De lo que se conoce de esta extensa como exitosa travesía emprendida por Juan Guaidó, debemos destacar la importancia que ella tiene desde la óptica estratégica y la oxigenación que le suministra tanto a los ciudadanos como a la propia dirigencia política. De la misma manera, se arraiga su liderazgo, se dispara el optimismo y motivación entre sus prosélitos, pero con tiempo de expiración en ambos casos. Queda momentáneamente fuera de juego cualquier aspiración de sucesión. La mesita se hace cada vez más microscópica, casi invisible. Se consolida la Asamblea Nacional que obtuvo 100 votos el 5 de enero en la sede del diario El Nacional.

Destacar, también, la eficacia como procedieron los funcionarios diplomáticos del gobierno provisional venezolano, quienes organizaron todo lo enmarañado que implican los empalmes de esa magnitud en tiempo récord y bajo un absoluto manto de confidencialidad; nada podía salir a la luz pública. Es importante resaltar este punto que puede pasar inadvertido para algunos, pues ello es la mejor expresión, es una evidencia de lo que existe detrás de esta lucha sin brillantez, de zancadillas y disfraces. Son profesionales capacitados, compatriotas altamente preparados, de elevado nivel intelectual para enfrentar la crisis con celeridad y eficiencia una vez que el líder democrático asuma el poder en toda su plenitud. No es nada sencillo, por ejemplo, que altos dignatarios de los países más poderosos del planeta accedieran en la brevedad del caso a abrirle la puerta de par en par al joven mandatario, además con una afabilidad no muy común. Allí se anotan: el presidente de Colombia, Iván Duque; cancilleres del Grupo de Lima; Mike Pompeo, secretario de Estado de Estados Unidos; Boris Johnson del Reino Unido; Ángela Merkel de Alemania; el presidente de Francia, Emmanuel Macron, y Justin Trudeau de Canadá, por mencionar tan solo algunos.

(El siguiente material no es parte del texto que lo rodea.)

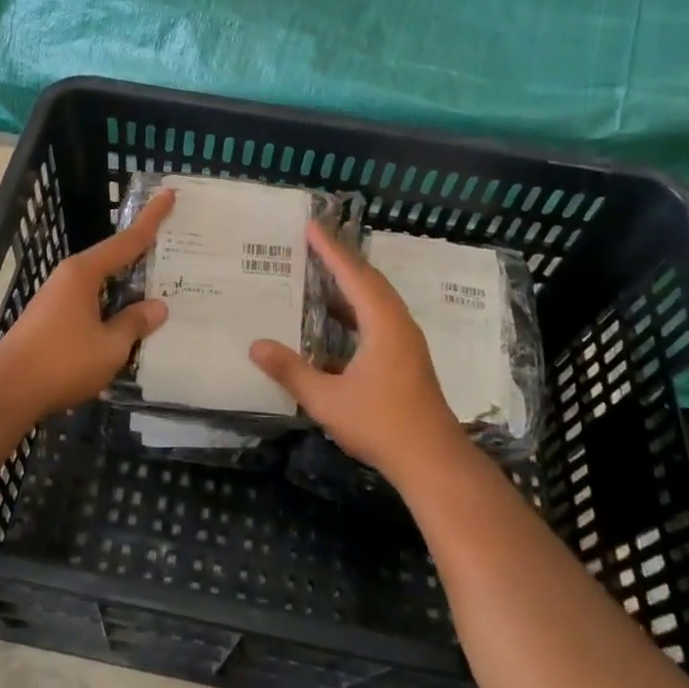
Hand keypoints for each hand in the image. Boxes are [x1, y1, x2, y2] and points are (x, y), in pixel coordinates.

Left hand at [0, 190, 174, 418]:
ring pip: (101, 286)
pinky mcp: (50, 320)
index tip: (168, 194)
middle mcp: (69, 278)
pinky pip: (90, 305)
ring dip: (125, 289)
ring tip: (156, 293)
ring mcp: (57, 299)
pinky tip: (125, 325)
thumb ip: (135, 323)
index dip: (151, 219)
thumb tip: (157, 307)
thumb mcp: (110, 346)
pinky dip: (111, 308)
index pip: (126, 241)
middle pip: (113, 260)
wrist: (7, 390)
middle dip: (140, 256)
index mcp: (84, 273)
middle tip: (172, 251)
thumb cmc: (62, 361)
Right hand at [249, 222, 468, 484]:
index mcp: (383, 324)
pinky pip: (379, 317)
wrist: (433, 461)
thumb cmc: (381, 424)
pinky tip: (335, 320)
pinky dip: (356, 307)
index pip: (353, 275)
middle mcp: (398, 324)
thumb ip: (291, 371)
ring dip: (350, 283)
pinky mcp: (406, 358)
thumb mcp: (327, 399)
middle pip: (369, 280)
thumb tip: (255, 345)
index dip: (331, 250)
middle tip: (313, 242)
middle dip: (341, 259)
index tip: (312, 226)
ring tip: (320, 273)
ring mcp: (406, 342)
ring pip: (376, 300)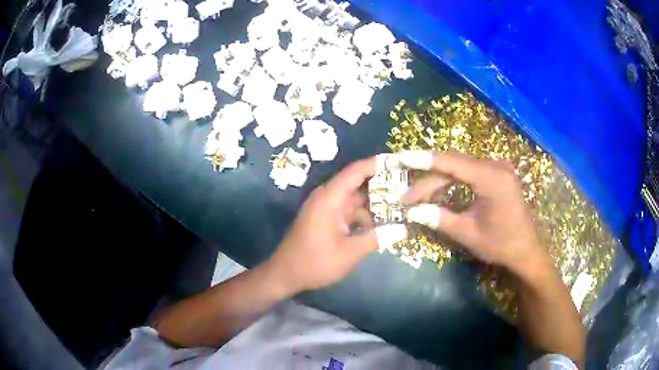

¿Para qué sirve y qué importancia tiene todo esto? Sin la menor duda, este es un apoyo esencial para lograr los objetivos. Permítanme un inciso para agregar que ningún líder nuestro, nunca antes, realizó una visita internacional de tanta acogida y recibido tanto apoyo como el obtenido hoy con el propósito de lograr la salida del poder del usurpador y sus adláteres. Sin estos respaldos no existiría fuerza humana posible para que retorne a nuestro país la libertad. Por estas circunstancias, considero que el planteamiento más trascendente y digno de subrayar es la frase muy lejos de la épica, de la epopeya, de las proezas: “Nosotros solos no podemos”. Llano enunciado de una perfecta exactitud.

Los hechos del pasado, esos que muchos han criticado porque habían fracasado, hechos inútiles calificados injustamente y a la ligera de torpeza política, son las raíces de estas palmas. Según aquellos, nuestros castos dirigentes fueron engañados por las perspicacias de Maduro Moros, Cabello y los hermanos Rodríguez. Me refiero a todas las acciones llevadas a cabo durante los últimos cuatro años: referéndum revocatorio en contra de Nicolás Maduro. A la par, las protestas de calle que trajeron como consecuencia la muerte de cientos de jóvenes. Presos, torturados, desaparecidos, exiliados, hostigados… diálogos, intentos de negociaciones, de un alto costo político para la oposición. Ahora, si todos estos pasos no se hubieran dado, si no se hubiera hecho lo que se hizo, hoy no tuviéramos el respaldo de más de la mitad del planeta, por la sencilla razón de que nos hubieran preguntado, ¿qué es lo que han hecho ustedes para recobrar la democracia?

En definitiva, el desenlace de este drama que vivimos hoy radica, estriba, consiste, gravita, en que “nosotros solos no podemos”; ese es el quid del asunto. Sin que esto signifique que la oposición democrática no continuará haciendo su trabajo en búsqueda de unas elecciones libres, limpias, sin tramposerías. ¿Cómo resistirse, si más del 85% de los venezolanos desea un cambio político radical?